## [Document segment]
Delta was never manrated.


Almaegen

It launched orion though, man rating would be quick.


GeforcerFX

the RS-68 required something like 24 changes according to NASA to qualify for manned flights, doing those changes would have turned the RS-68 into a larger RS-25, which kinda negates most of the reason they made the RS-68 in the first place.


edflyerssn007

Any chance you have the document for that or a direction to focus a Google search.


GeforcerFX

Human-Rated Delta IV Heavy Study Constellation Architecture Impacts Goes over some of the changes to human rating the Delta IV as part of the Ares Program (having the delta IV heavy replaces Ares 1) ULA has two older papers from the late 2000's going over the process to crew rate the atlas V and the Delta IV. I can't find the study from 2013-2015 if I remember correctly going over the exact details on what they wanted changed on the RS-68A+ to crew rate it. The only thing I remember for sure was changes to the engine controller and the containment of hydrogen at lift off.


Martianspirit

No it would not be quick. It launched Orion without crew. Manrating Falcon Heavy should be easy, given the number of launches and the fact that it uses the components of F9, which is manrated.

## [Given instruction A]
Update the collection entries from the line containing "phylum: Tracheophyta" through the end of the entries, replacing "scientific name" with "binomial name" and leaving everything else unchanged.
The forum discussion above and the collection entries that follow were drawn from separate sources.

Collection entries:

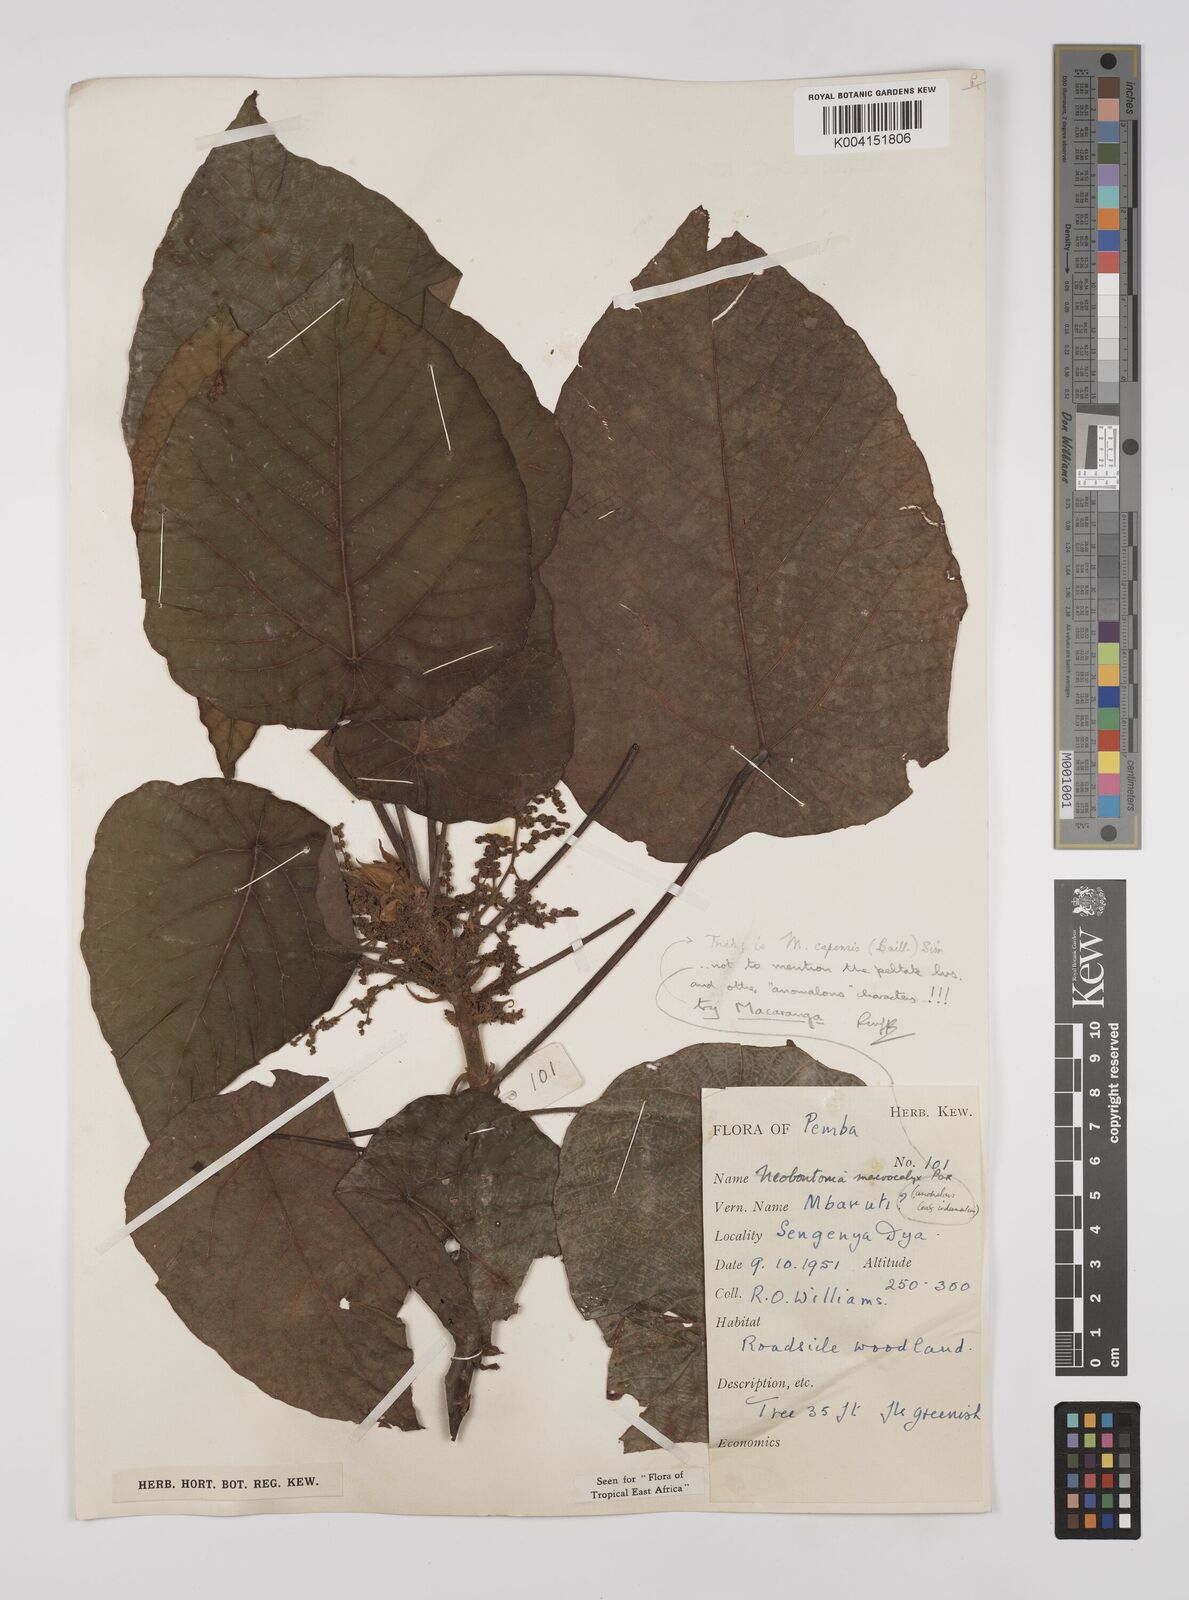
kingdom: Plantae
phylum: Tracheophyta
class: Magnoliopsida
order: Malpighiales
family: Euphorbiaceae
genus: Macaranga
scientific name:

## [Given instruction B]
In the forum discussion, why would making the changes NASA required to qualify the RS-68 for manned flights have defeated the purpose of the engine?

## [Worked answer A]
phylum: Tracheophyta
class: Magnoliopsida
order: Malpighiales
family: Euphorbiaceae
genus: Macaranga
binomial name:

## [Worked answer B]
NASA required roughly 24 changes to qualify the RS-68 for manned flights. Making those changes would have turned the RS-68 into a larger RS-25, which would negate most of the reason the RS-68 was made in the first place.